## The task
Copy each line below containing "Figure".

## The input
--------------------------------

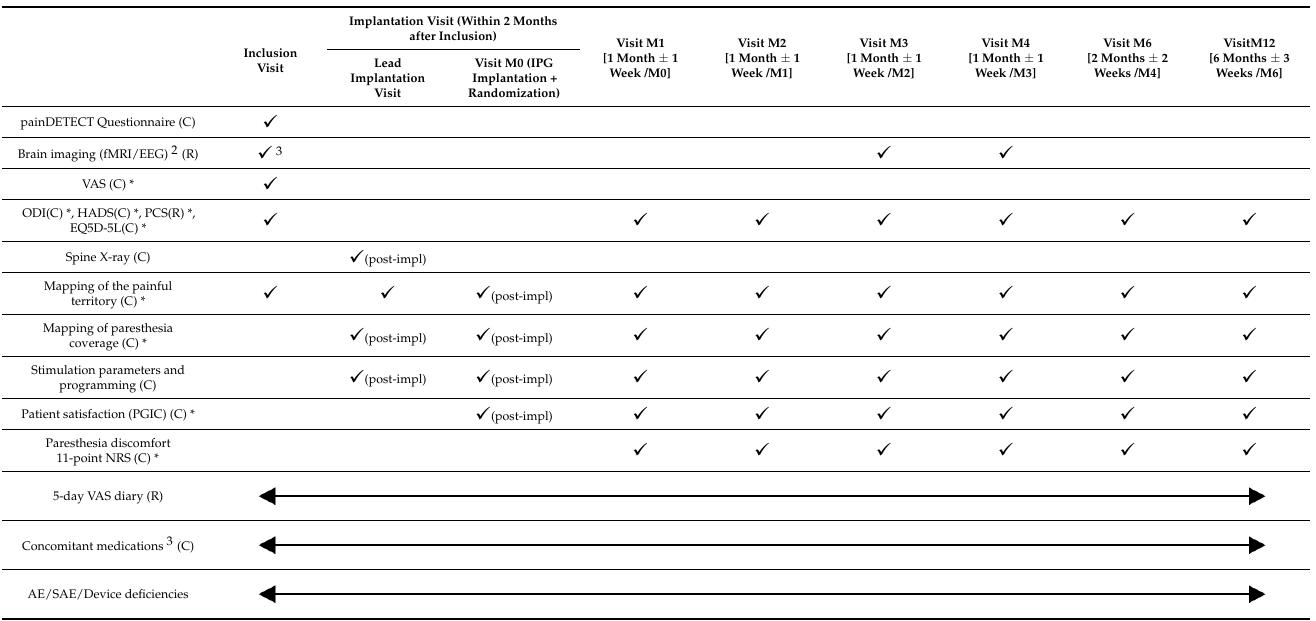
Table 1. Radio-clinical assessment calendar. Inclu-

--------------------------------

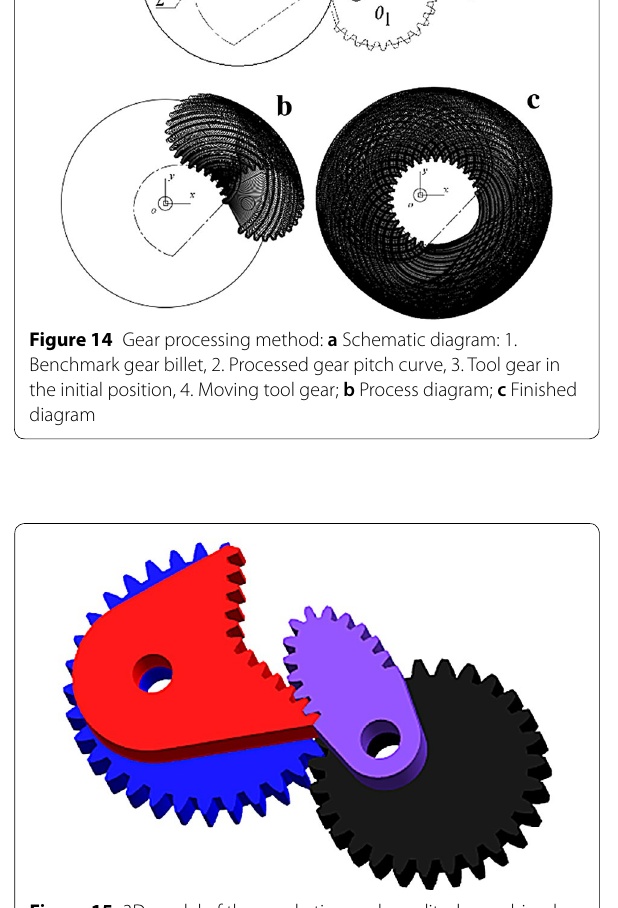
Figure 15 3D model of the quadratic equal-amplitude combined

--------------------------------

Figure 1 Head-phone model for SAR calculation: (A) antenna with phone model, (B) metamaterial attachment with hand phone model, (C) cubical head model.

--------------------------------

## Finished task
Figure 15 3D model of the quadratic equal-amplitude combined
Figure 1 Head-phone model for SAR calculation: (A) antenna with phone model, (B) metamaterial attachment with hand phone model, (C) cubical head model.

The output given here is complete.